I am training a convolutional neural network to detect objects (weeds amongst crops, in my case) using TensorFlow. The original dimensions of the raw training photos are 4000 x 3000 pixels, which must be resized to become workable. The idea here is to label objects in the training images (using Label-Img), train the model, and use it to detect weeds in certain situations.

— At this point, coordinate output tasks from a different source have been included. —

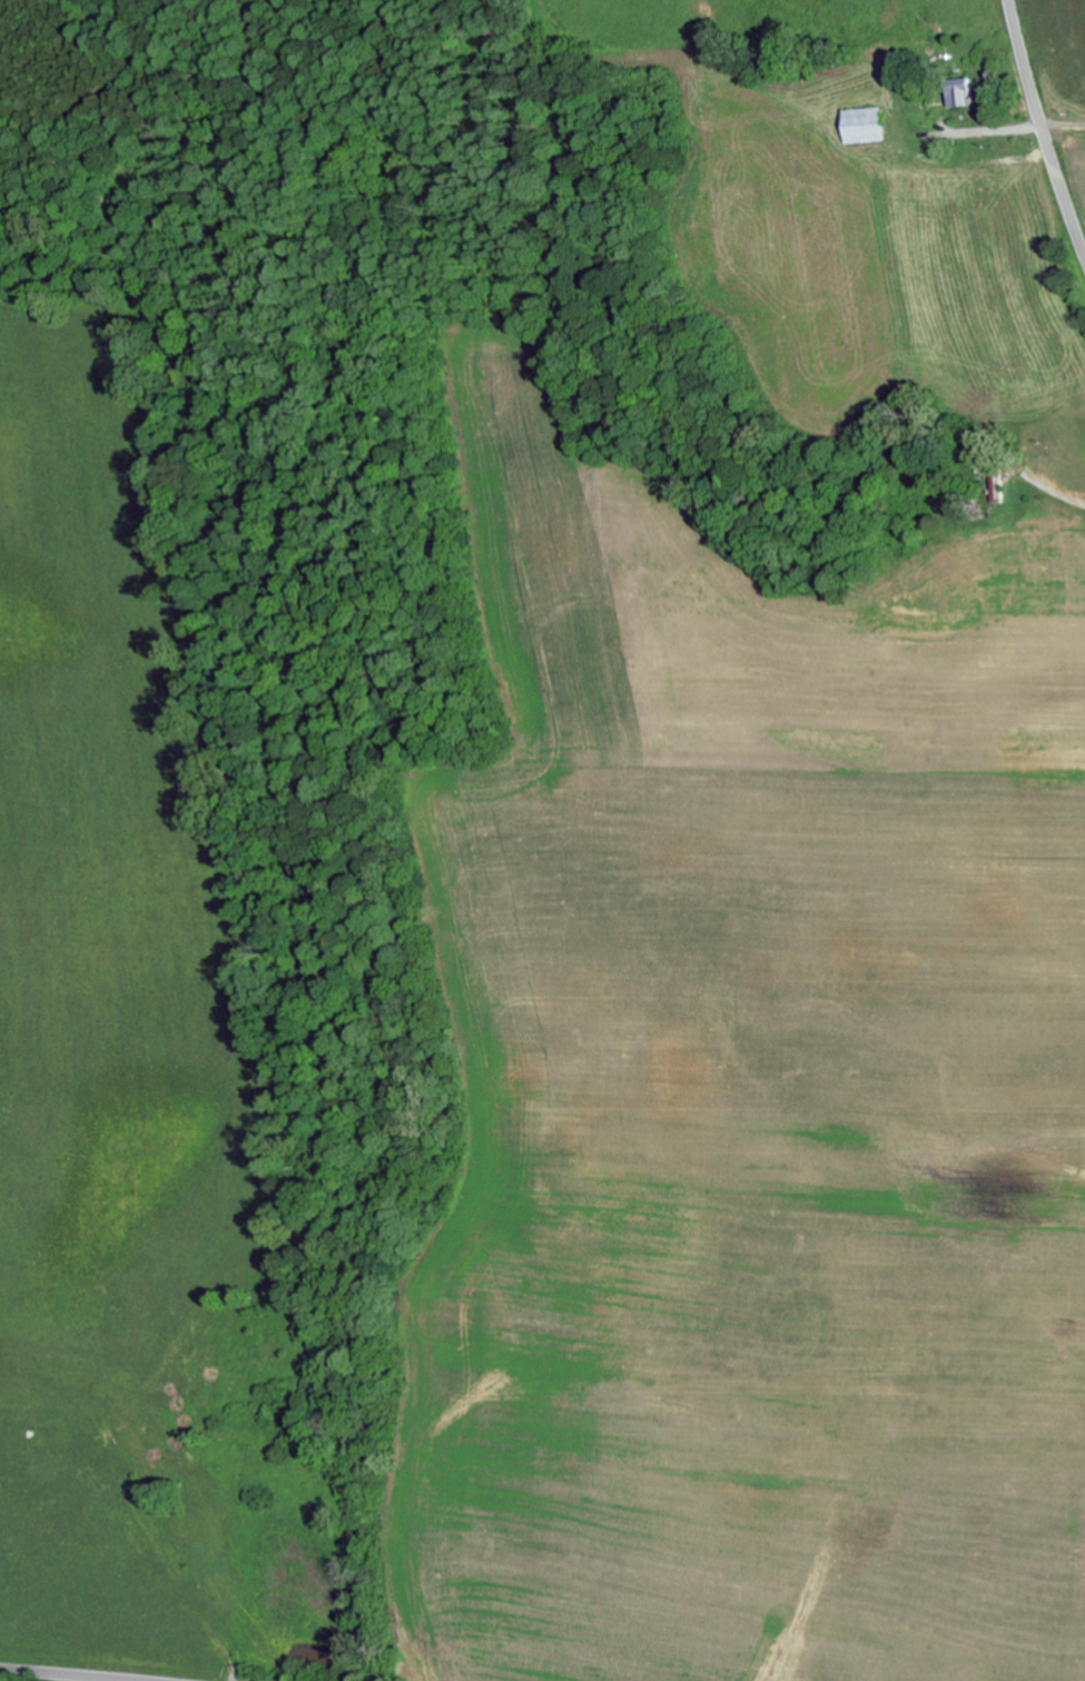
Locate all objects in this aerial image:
building: (964, 93)
road: (1061, 110)
building: (867, 125)
road: (1042, 128)
road: (910, 448)
road: (62, 1675)

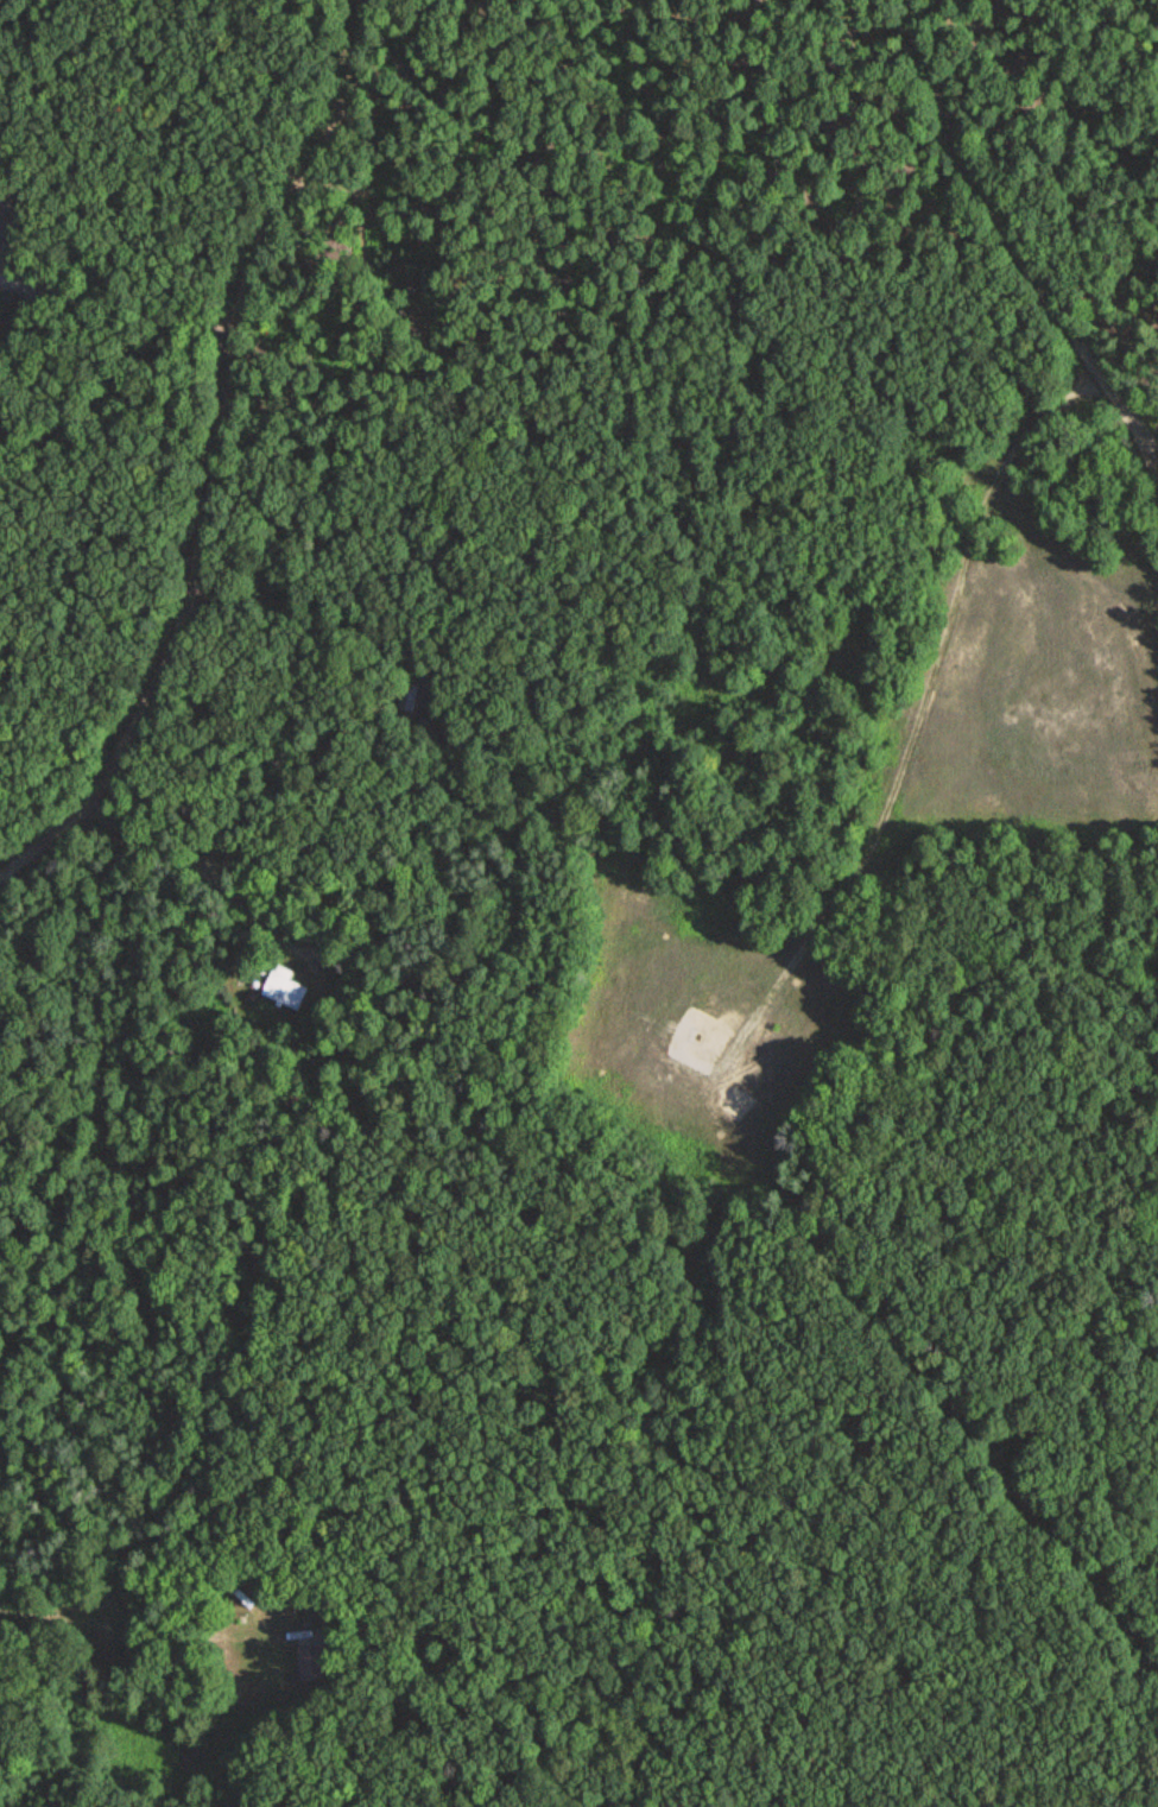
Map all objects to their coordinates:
road: (1021, 243)
road: (115, 304)
road: (234, 461)
road: (915, 727)
building: (277, 852)
road: (279, 874)
building: (303, 932)
building: (328, 937)
road: (315, 969)
building: (284, 988)
petroleum well: (698, 1037)
road: (139, 1557)
road: (230, 1574)
building: (269, 1584)
road: (22, 1609)
road: (113, 1613)
road: (214, 1634)
building: (312, 1663)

According to TensorFlow 2 Detection Model Zoo, there are algorithms designed for different speeds, which involves initially resizing the images to a specified dimension. Although this is not a coding question, here is an example of SSD ResNet-50, which initially resizes the input images to 1024 x 1024 pixels:
model {
ssd {
num_classes: 1
image_resizer {
fixed_shape_resizer {
height: 1024
width: 1024
}
}
feature_extractor {
type: "ssd_resnet50_v1_fpn_keras"
depth_multiplier: 1.0
min_depth: 16
conv_hyperparams {
regularizer {
l2_regularizer {
weight: 0.00039999998989515007
}
}
initializer {
truncated_normal_initializer {
mean: 0.0
stddev: 0.029999999329447746
}
}
activation: RELU_6
batch_norm {
decay: 0.996999979019165
scale: true
epsilon: 0.0010000000474974513
}
}
override_base_feature_extractor_hyperparams: true
fpn {
min_level: 3
max_level: 7
}
}
box_coder {
faster_rcnn_box_coder {
y_scale: 10.0
x_scale: 10.0
height_scale: 5.0
width_scale: 5.0
}
}
matcher {
argmax_matcher {
matched_threshold: 0.5
unmatched_threshold: 0.5
ignore_thresholds: false
negatives_lower_than_unmatched: true
force_match_for_each_row: true
use_matmul_gather: true
}
}
similarity_calculator {
iou_similarity {
}
}
box_predictor {
weight_shared_convolutional_box_predictor {
conv_hyperparams {
regularizer {
l2_regularizer {
weight: 0.00039999998989515007
}
}
initializer {
random_normal_initializer {
mean: 0.0
stddev: 0.009999999776482582
}
}
activation: RELU_6
batch_norm {
decay: 0.996999979019165
scale: true
epsilon: 0.0010000000474974513
}
}
depth: 256
num_layers_before_predictor: 4
kernel_size: 3
class_prediction_bias_init: -4.599999904632568
}
}
anchor_generator {
multiscale_anchor_generator {
min_level: 3
max_level: 7
anchor_scale: 4.0
aspect_ratios: 1.0
aspect_ratios: 2.0
aspect_ratios: 0.5
scales_per_octave: 2
}
}
post_processing {
batch_non_max_suppression {
score_threshold: 9.99999993922529e-09
iou_threshold: 0.6000000238418579
max_detections_per_class: 100
max_total_detections: 100
use_static_shapes: false
}
score_converter: SIGMOID
}
normalize_loss_by_num_matches: true
loss {
localization_loss {
weighted_smooth_l1 {
}
}
classification_loss {
weighted_sigmoid_focal {
gamma: 2.0
alpha: 0.25
}
}
classification_weight: 1.0
localization_weight: 1.0
}
encode_background_as_zeros: true
normalize_loc_loss_by_codesize: true
inplace_batchnorm_update: true
freeze_batchnorm: false
}
}
train_config {
batch_size: 64
data_augmentation_options {
random_horizontal_flip {
}
}
data_augmentation_options {
random_crop_image {
min_object_covered: 0.0
min_aspect_ratio: 0.75
max_aspect_ratio: 3.0
min_area: 0.75
max_area: 1.0
overlap_thresh: 0.0
}
}
sync_replicas: true
optimizer {
momentum_optimizer {
learning_rate {
cosine_decay_learning_rate {
learning_rate_base: 0.03999999910593033
total_steps: 100000
warmup_learning_rate: 0.013333000242710114
warmup_steps: 2000
}
}
momentum_optimizer_value: 0.8999999761581421
}
use_moving_average: false
}
fine_tune_checkpoint: "PATH_TO_BE_CONFIGURED"
num_steps: 100000
startup_delay_steps: 0.0
replicas_to_aggregate: 8
max_number_of_boxes: 100
unpad_groundtruth_tensors: false
fine_tune_checkpoint_type: "classification"
use_bfloat16: true
fine_tune_checkpoint_version: V2
}
train_input_reader {
label_map_path: "PATH_TO_BE_CONFIGURED"
tf_record_input_reader {
input_path: "PATH_TO_BE_CONFIGURED"
}
}
eval_config {
metrics_set: "coco_detection_metrics"
use_moving_averages: false
}
eval_input_reader {
label_map_path: "PATH_TO_BE_CONFIGURED"
shuffle: false
num_epochs: 1
tf_record_input_reader {
input_path: "PATH_TO_BE_CONFIGURED"
}
}
Because I will be labeling many pictures in the future, I need to decide on a dimension to resize my original ones to (literature review says 1100 x 1100 has been used in previous projects).
If I were to change the image resizer in the code above to 1100 x 1100, for example, would that have any effect on model accuracy/training loss? Would it even run? I'm fairly new to this, so any insights on this would be greatly appreciated!
Note: I am using a NVIDIA GPU, so that helps speed the process quite a bit. Google Colab also can be used.